British cost watchdog backtracks again on Roche's Tarceva

Courtesy of Roche

The U.K.'s cost-effectiveness gatekeeper has once again flip-flopped on Roche's ($RHHBY) Tarceva. After initially recommending the targeted cancer drug for use by Britain's National Health Service, the National Institute for Health and Care Excellence (NICE) said in February it was reviewing the recommendation. Now, it looks likely to revert back to its original stance--a reversal of fortune the Swiss drugmaker is pleased with.

As PMLiVE reports, NICE has backtracked on its latest draft guidance, publishing a new recommendation after consulting with patients, doctors and Roche itself that backs the continued use of Tarceva as a second-line treatment for patients with non-small cell lung cancer.

"The voices of clinicians and patients have been heard," the Basel-based company said in a statement posted by FirstWord Pharma.

Roche certainly left no part of its position in doubt, proclaiming in February that NICE's U-turn would "set lung cancer care in England and Wales backward." But the agency needed some time to weigh the value of re-treating tumors with EGFR inhibitors like Tarceva and AstraZeneca's ($AZN) Iressa, which also came under review.
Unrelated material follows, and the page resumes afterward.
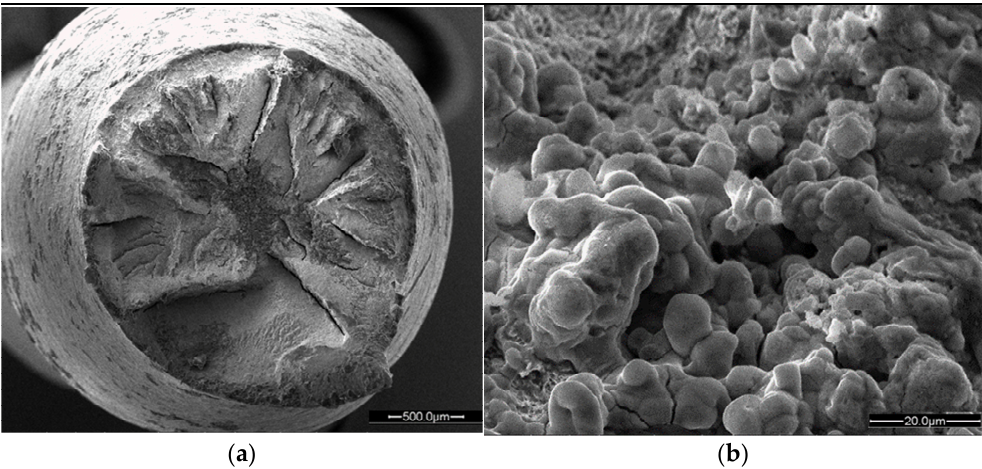
Figure 6. ( a ) SEM fracture surface area of SSR sample tested in N 2 ; ( b ) SEM image of the surface of SSR sample tested in N 2.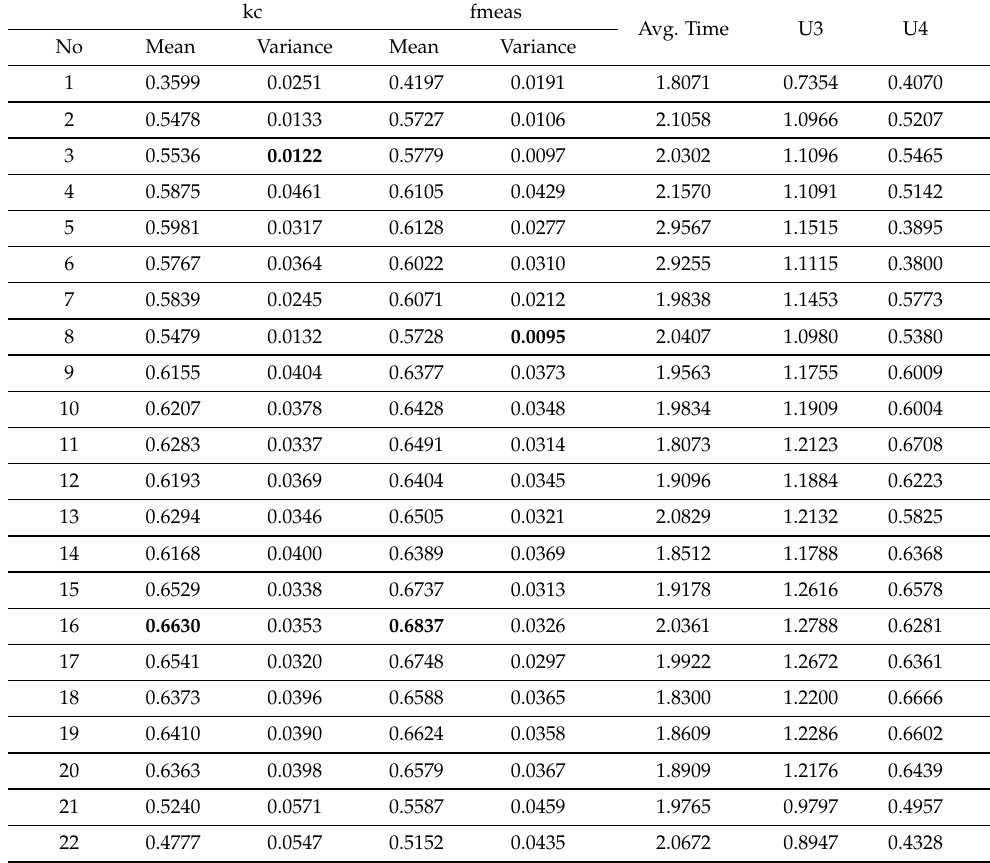
Table 6. Utility Values Based on Overall Accuracy Results and Average Computing Times for Each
Clinicians had raised concerns that once patients were treated with those drugs, their tumors would grow resistant, NICE explained at the time.

But now that the cost watchdog has come around, Roche can get back to ramping up Tarceva's global market share before competitors settle in. In July, the FDA approved Boehringer Ingelheim's Gilotrif, for one, to treat patients with EGFR mutations. But that didn't stop Roche's drug from growing 4% last year, racking up 1.3 billion Swiss francs ($1.4 billion); an FDA decision to approve Tarceva as a first-line treatment in EGFR patients, along with a companion diagnostic, helped pad that total.